A device according to claim 25, wherein the processing system is also configured to extract one or more of the following items from the packet header: a network abstraction layer (NAL) unit type of at least a portion of the frame, a time identifier (TID) of at least a portion of the frame, a layer identifier (LID) of at least a portion of the frame, data indicating whether the at least a portion of the frame is predictively encoded within the frame, or data indicating whether the at least a portion is discardable.

The apparatus of claim 25, wherein the processing system is also configured to process a network abstraction layer (NAL) unit header of the frame, the NAL unit header comprising data indicating a priority value of the frame.

The apparatus of claim 25, wherein the processing system is also configured to process an access unit delimiter (AUD) of an access unit corresponding to the frame, the AUD comprising data representing a priority value of the access unit.

The apparatus of claim 25, wherein the processing system is also configured to process a picture header of the frame, the picture header comprising data representing a priority value of the frame.

The apparatus of claim 25, wherein the processing system is also configured to process an open bitstream unit (OBU) of the at least a portion of the frame, the OBU comprising data representing a priority value of the at least a portion of the frame.

The apparatus of claim 25, wherein the processing system is also configured to receive data indicating a picture distance between the frame and a reference frame of the frame, the data being included in a network abstraction layer (NAL) unit or a supplemental enhancement information (SEI) message.
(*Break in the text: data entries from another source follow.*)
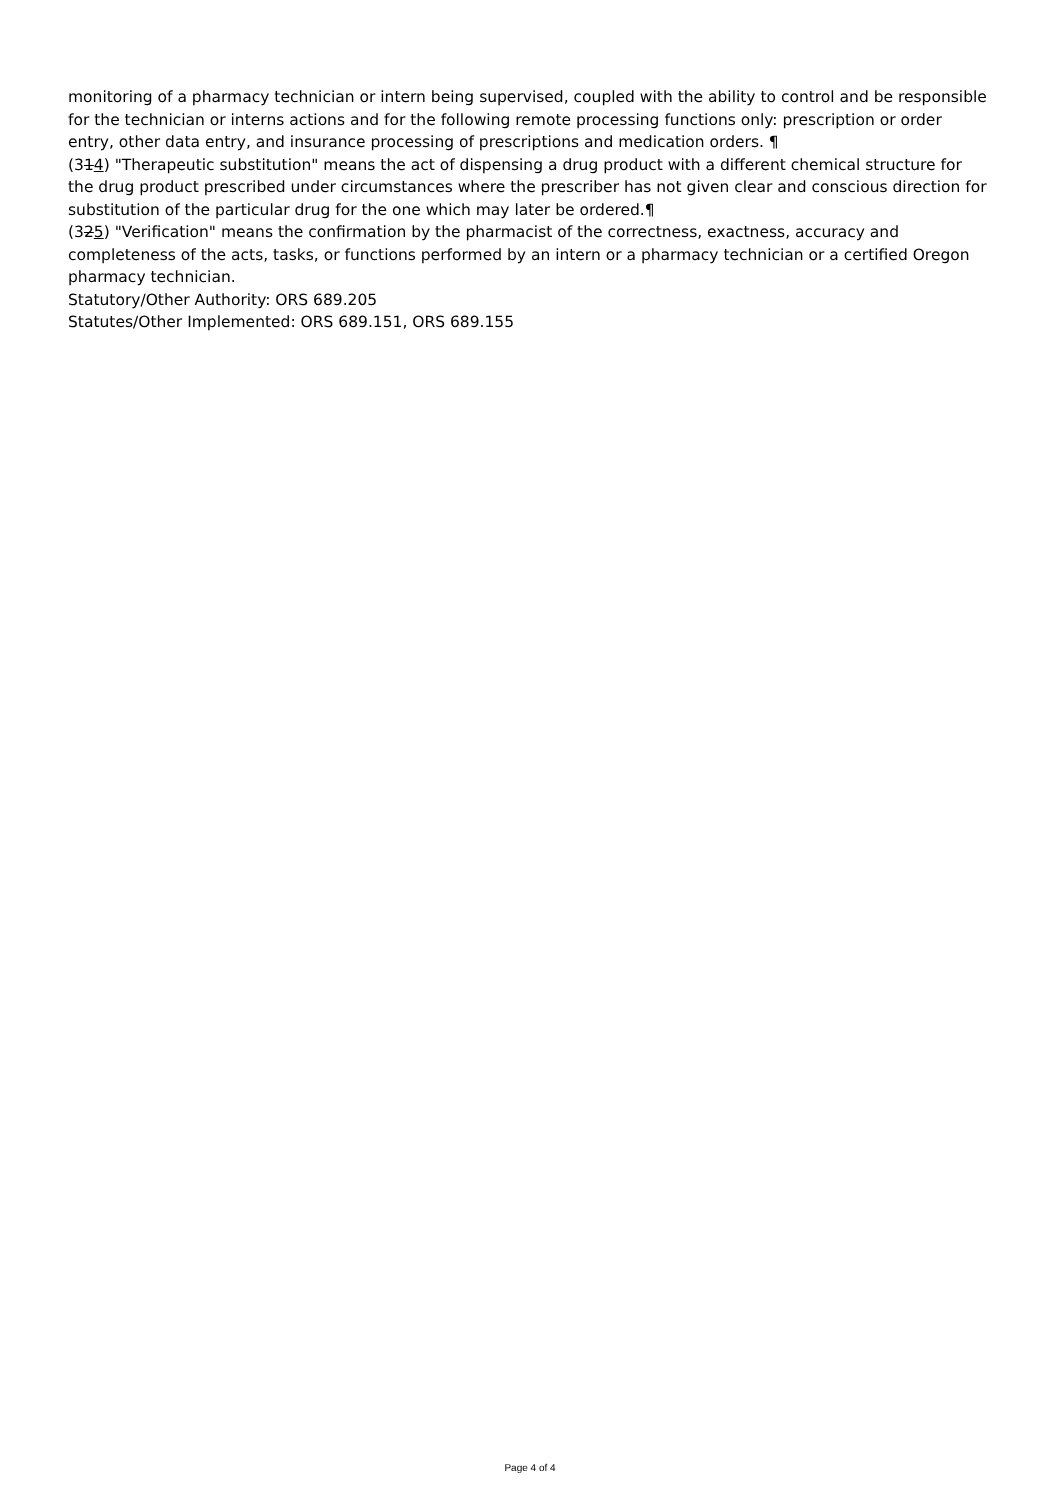monitoring of a pharmacy technician or intern being supervised, coupled with the ability to control and be responsible for the technician or interns actions and for the following remote processing functions only: prescription or order entry, other data entry, and insurance processing of prescriptions and medication orders. ¶
(314) "Therapeutic substitution" means the act of dispensing a drug product with a different chemical structure for the drug product prescribed under circumstances where the prescriber has not given clear and conscious direction for substitution of the particular drug for the one which may later be ordered.¶
(325) "Verification" means the confirmation by the pharmacist of the correctness, exactness, accuracy and completeness of the acts, tasks, or functions performed by an intern or a pharmacy technician or a certified Oregon pharmacy technician.
Statutory/Other Authority: ORS 689.205
Statutes/Other Implemented: ORS 689.151, ORS 689.155
Page 4 of 4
The apparatus of claim 25, wherein the processing system is also configured to receive information indicating whether the portion of the frame of video data can be decoded without other portions of the frame.
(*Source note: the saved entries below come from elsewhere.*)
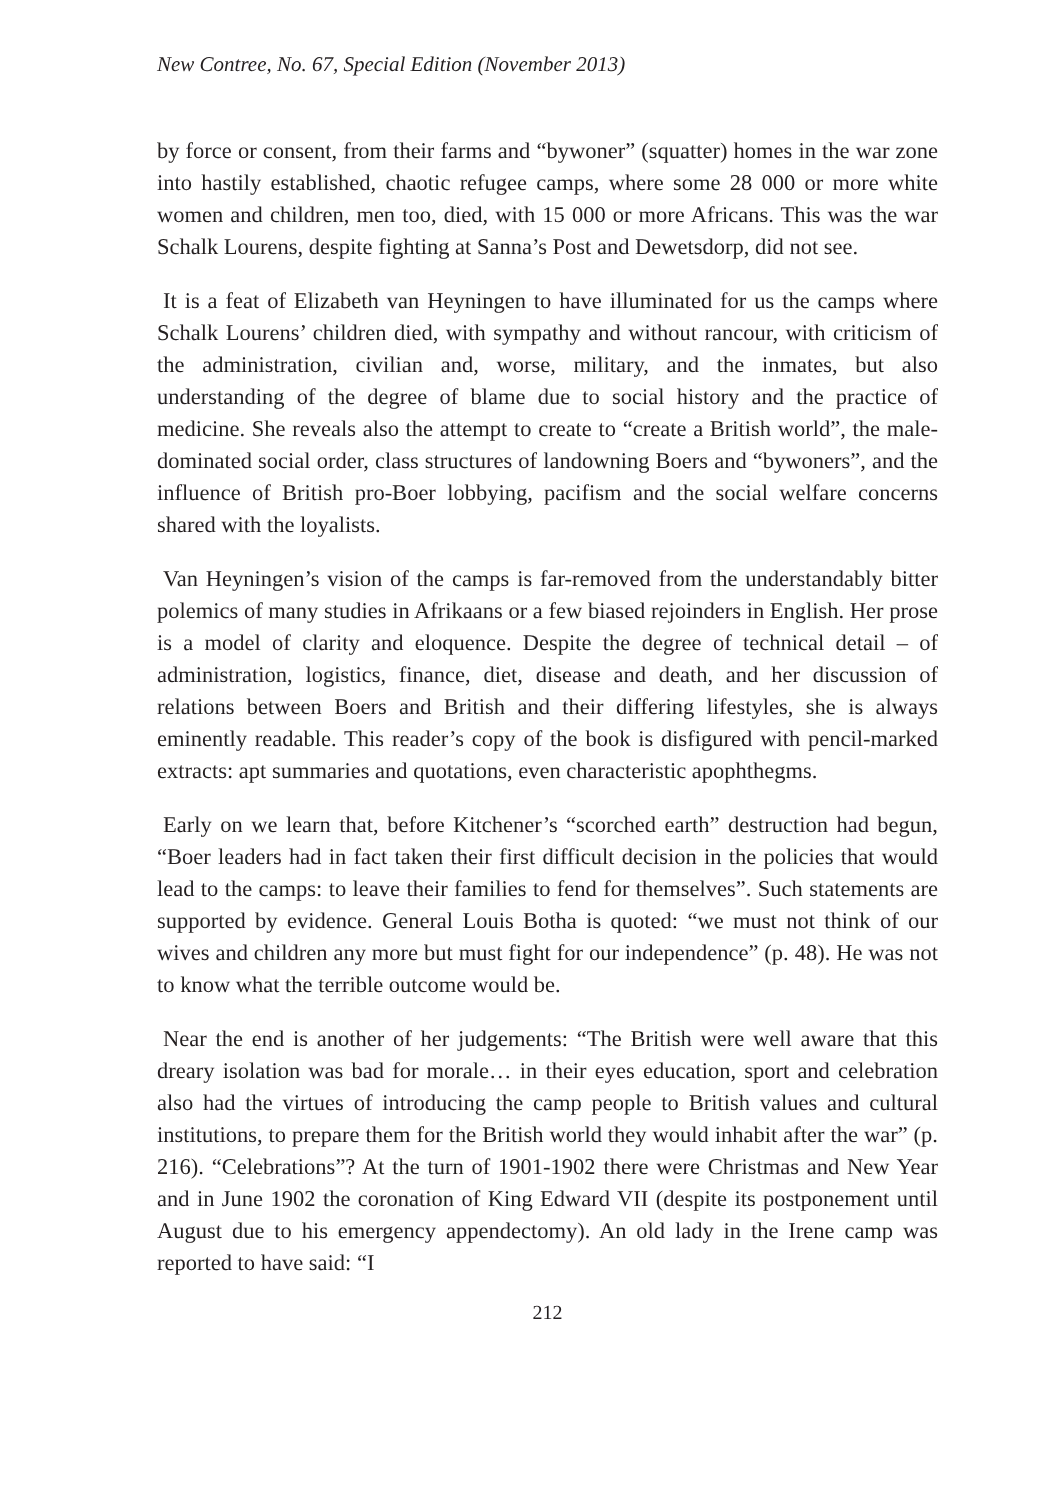New Contree, No. 67, Special Edition (November 2013)
by force or consent, from their farms and “bywoner” (squatter) homes in the war zone into hastily established, chaotic refugee camps, where some 28 000 or more white women and children, men too, died, with 15 000 or more Africans. This was the war Schalk Lourens, despite fighting at Sanna’s Post and Dewetsdorp, did not see.
It is a feat of Elizabeth van Heyningen to have illuminated for us the camps where Schalk Lourens’ children died, with sympathy and without rancour, with criticism of the administration, civilian and, worse, military, and the inmates, but also understanding of the degree of blame due to social history and the practice of medicine. She reveals also the attempt to create to “create a British world”, the male-dominated social order, class structures of landowning Boers and “bywoners”, and the influence of British pro-Boer lobbying, pacifism and the social welfare concerns shared with the loyalists.
Van Heyningen’s vision of the camps is far-removed from the understandably bitter polemics of many studies in Afrikaans or a few biased rejoinders in English. Her prose is a model of clarity and eloquence. Despite the degree of technical detail – of administration, logistics, finance, diet, disease and death, and her discussion of relations between Boers and British and their differing lifestyles, she is always eminently readable. This reader’s copy of the book is disfigured with pencil-marked extracts: apt summaries and quotations, even characteristic apophthegms.
Early on we learn that, before Kitchener’s “scorched earth” destruction had begun, “Boer leaders had in fact taken their first difficult decision in the policies that would lead to the camps: to leave their families to fend for themselves”. Such statements are supported by evidence. General Louis Botha is quoted: “we must not think of our wives and children any more but must fight for our independence” (p. 48). He was not to know what the terrible outcome would be.
Near the end is another of her judgements: “The British were well aware that this dreary isolation was bad for morale… in their eyes education, sport and celebration also had the virtues of introducing the camp people to British values and cultural institutions, to prepare them for the British world they would inhabit after the war” (p. 216). “Celebrations”? At the turn of 1901-1902 there were Christmas and New Year and in June 1902 the coronation of King Edward VII (despite its postponement until August due to his emergency appendectomy). An old lady in the Irene camp was reported to have said: “I
212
The apparatus of claim 25, wherein the processing system is also configured to receive information indicating whether loop filtering is to be performed across one or more boundaries between the portion of the frame and one or more other portions of the frame.

The apparatus of claim 25, wherein to process the payload, the processing system is configured to: determine that the frame is a progressive decoder refresh (GDR) frame and determine that the at least a portion of the frame is independently encoded; and in response to determining that the at least a portion of the frame is independently encoded, provide the at least a portion of the frame to a video decoder.

The apparatus of claim 25, wherein to process the payload, the processing system is configured to: determine that the frame is a progressive decoder refresh (GDR) frame and determine that the at least a portion of the frame is encoded relative to a reference frame; determine that the GDR frame is a sequential first frame retrieved for a bit stream comprising the video data such that the reference frame has not been retrieved; and in response to the reference frame not being retrieved, discard the at least a portion of the frame of video data.

A device for receiving video data, the device comprising: means for receiving a packet including a packet header and a payload, the payload including at least a portion of a frame of video data, the packet header being separate from the payload; means for extracting a video frame identifier of the frame of video data from the packet header; and means for processing the payload based on the video frame identifier.

A computer-readable storage medium having stored thereon instructions that, when executed, cause a processor to: receive a packet including a packet header and a payload, the payload including at least a portion of a frame of video data, the packet header being separate from the payload; extracting a video frame identifier for the frame of video data from the packet header; and processing the payload based on the video frame identifier.